How Regulation A Turned Into A Powerhouse

How Regulation A Turned Into A Powerhouse

Regulation A has been a securities sales exemption for a long time but was rarely used by issuers for raising capital. How then did Regulation A become the premier exemption to file under for raising capital from the general public? 


The "old" Regulation A program required the issuer to prepare and file a Form 1-A filing (essentially an S-1 filing) for review and SEC qualification. Once SEC qualified - an issuer then had to have the offering qualified in every State they intended to offer the securities.  This was a very cumbersome process (and is essentially how Tier 1 still operates) and is a key reason why very few issuers were filing securities offerings under Reg A.

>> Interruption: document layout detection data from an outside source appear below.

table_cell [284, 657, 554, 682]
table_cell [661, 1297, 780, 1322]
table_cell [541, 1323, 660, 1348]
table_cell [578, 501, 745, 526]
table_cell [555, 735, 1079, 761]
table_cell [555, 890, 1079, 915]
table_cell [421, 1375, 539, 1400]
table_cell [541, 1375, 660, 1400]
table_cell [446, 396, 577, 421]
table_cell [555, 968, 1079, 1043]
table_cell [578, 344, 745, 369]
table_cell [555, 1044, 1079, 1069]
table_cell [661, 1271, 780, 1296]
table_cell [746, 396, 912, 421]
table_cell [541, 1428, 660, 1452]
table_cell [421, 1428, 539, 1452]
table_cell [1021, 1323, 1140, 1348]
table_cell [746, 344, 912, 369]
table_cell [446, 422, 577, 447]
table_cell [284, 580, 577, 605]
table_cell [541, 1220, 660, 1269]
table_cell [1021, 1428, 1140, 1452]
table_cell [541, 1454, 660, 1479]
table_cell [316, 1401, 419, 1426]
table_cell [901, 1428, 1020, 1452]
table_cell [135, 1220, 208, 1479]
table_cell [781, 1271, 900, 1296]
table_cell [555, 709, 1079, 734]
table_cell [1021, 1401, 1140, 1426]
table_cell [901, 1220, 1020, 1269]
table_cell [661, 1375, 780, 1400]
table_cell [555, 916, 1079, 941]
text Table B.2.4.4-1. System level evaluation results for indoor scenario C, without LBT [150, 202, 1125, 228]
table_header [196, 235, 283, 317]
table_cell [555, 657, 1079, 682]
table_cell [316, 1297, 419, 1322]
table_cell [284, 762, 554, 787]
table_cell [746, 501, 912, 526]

Enter the JOBS Act of 2012 and the subsequent rules changes to Reg A in March 2015 that resulted in "Regulation A+" and the creation of Tier 2 Regulation A.  Under Tier 2 a company can raise up to $75m in a year, generally solicit the public, raise capital from accredited and non-accredited investors, sell freely trading securities, accommodate selling shareholder sales, and are able to immediately sell securities in all 50 states once SEC qualified. Tier 2 dramatically changed the landscape for executing an exempt offering as Tier 2 mimics the investor acquisition capabilities of a fully public offering.


The amount of capital raised under Reg A+ in the last five years has exploded and it is expected to continue on that growth curve in the future as more issuers learn about and subsequently file under Regulation A+ to raise capital.